STUDY TEXT:

The idea that wire feedthroughs can offer superior performance may come as a surprise if you have bought into the myth that epoxy-based feedthroughs trade off performance attributes such as sealing or outgassing. But modern epoxy formulations and manufacturing techniques have busted that myth.

Take our epoxy hermetic sealing technology as an example. It seals to 1x10^-9 SCCM He/second in vacuums as powerful as 1x10-8 Torr and under pressures as high as 15,000 psi. Many off-the-shelf connectors listed as “hermetic” exhibit leakage rates of 1x10^-7 SCCM He/second or greater. And because connectors are rarely inspected in the environment, the actual leakage rates may be even worse. This disconnect between leakage specs and actual performance is so widespread that we offer an aftermarket process to seal hermetic box mount connectors made by other manufacturers (see sidebar).

As for outgassing, we often encapsulate wires in epoxy grades that meet NASA’s ASTM E-595 low outgassing specification with just 0.26% weight loss and less than 0.002% VCM.

One last note about epoxies: They are well known for their sturdy mechanical properties as well as resistance to chemicals and temperature extremes. These properties make them well suited to challenging operating environments.

Extracted records:

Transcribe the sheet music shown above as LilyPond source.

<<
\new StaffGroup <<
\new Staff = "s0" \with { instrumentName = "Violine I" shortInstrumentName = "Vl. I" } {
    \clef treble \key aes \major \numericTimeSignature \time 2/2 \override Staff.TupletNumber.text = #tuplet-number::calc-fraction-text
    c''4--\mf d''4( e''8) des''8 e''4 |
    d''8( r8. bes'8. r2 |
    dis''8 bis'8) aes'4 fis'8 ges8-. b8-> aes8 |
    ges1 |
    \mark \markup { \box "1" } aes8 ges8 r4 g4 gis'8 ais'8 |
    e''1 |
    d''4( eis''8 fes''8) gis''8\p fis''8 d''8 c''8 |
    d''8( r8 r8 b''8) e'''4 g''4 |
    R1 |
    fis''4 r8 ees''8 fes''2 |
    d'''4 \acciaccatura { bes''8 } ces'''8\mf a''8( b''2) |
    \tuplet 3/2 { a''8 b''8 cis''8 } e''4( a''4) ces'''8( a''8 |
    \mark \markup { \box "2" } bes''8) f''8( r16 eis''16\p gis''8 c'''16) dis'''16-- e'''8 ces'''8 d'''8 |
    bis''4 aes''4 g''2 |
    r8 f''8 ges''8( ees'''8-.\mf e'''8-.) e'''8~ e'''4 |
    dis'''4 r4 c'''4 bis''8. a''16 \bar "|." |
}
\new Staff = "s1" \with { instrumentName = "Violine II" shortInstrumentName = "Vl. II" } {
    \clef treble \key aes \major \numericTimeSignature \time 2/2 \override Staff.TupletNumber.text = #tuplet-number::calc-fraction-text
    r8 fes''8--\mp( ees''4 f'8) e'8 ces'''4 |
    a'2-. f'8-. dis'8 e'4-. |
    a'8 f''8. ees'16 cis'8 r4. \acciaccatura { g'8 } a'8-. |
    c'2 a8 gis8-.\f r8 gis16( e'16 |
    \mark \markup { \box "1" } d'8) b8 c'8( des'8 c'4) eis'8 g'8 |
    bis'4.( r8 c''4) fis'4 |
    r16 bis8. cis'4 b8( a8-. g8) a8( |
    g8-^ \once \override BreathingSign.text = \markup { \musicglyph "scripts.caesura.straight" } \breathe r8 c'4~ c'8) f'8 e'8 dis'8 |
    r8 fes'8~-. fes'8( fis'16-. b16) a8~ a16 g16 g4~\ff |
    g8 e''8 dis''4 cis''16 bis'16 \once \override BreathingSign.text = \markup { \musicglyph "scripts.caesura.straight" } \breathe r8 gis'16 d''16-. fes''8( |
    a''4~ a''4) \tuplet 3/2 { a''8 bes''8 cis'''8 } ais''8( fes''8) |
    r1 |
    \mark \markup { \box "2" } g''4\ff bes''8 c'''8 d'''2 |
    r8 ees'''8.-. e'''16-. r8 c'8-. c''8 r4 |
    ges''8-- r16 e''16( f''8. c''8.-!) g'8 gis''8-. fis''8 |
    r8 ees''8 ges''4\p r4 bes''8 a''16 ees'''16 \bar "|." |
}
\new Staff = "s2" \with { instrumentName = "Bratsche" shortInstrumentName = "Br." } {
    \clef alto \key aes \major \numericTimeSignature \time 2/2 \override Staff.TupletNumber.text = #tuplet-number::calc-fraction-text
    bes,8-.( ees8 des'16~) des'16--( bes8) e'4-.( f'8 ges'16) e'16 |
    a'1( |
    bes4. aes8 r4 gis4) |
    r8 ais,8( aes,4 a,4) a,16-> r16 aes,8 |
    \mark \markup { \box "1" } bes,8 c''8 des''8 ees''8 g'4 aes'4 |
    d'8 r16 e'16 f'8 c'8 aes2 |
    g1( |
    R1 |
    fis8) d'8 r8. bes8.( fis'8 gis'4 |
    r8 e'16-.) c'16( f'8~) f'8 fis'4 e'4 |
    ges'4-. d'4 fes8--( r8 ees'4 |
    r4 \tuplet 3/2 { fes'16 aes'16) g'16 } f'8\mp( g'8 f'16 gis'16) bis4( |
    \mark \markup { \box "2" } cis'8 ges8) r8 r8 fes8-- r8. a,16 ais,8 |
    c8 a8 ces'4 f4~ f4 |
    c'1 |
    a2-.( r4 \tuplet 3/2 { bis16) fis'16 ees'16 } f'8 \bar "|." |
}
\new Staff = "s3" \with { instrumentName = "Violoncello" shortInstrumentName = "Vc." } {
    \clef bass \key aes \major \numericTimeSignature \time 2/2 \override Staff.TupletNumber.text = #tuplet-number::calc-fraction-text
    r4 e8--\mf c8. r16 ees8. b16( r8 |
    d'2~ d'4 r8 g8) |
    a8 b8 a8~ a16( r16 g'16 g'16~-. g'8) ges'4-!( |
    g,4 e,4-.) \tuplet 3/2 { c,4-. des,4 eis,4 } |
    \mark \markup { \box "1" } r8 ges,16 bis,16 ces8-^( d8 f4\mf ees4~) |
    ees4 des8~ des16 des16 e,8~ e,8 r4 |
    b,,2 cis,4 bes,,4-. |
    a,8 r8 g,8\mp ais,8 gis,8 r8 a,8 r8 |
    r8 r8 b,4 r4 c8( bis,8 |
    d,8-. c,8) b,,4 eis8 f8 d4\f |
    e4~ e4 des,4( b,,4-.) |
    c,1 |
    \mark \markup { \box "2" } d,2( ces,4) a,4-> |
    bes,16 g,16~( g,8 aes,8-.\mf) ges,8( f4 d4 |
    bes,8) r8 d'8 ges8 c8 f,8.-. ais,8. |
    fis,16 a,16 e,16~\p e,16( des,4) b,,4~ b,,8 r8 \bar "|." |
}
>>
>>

REQUIRED ACTIONS:
a - In the epoxy feedthrough text, what leakage rate do many off-the-shelf connectors listed as "hermetic" exhibit?
b - List every property that the epoxy feedthrough text says epoxies are well known for.
c - From the epoxy feedthrough text, extract the passage that begins at the words "One last note" and stops after the words "challenging operating environments.".

SOLVED TASKS:
a - They exhibit leakage rates of 1x10^-7 SCCM He/second or greater.

b -
- Sturdy mechanical properties
- Resistance to chemicals
- Resistance to temperature extremes

c -
One last note about epoxies: They are well known for their sturdy mechanical properties as well as resistance to chemicals and temperature extremes. These properties make them well suited to challenging operating environments.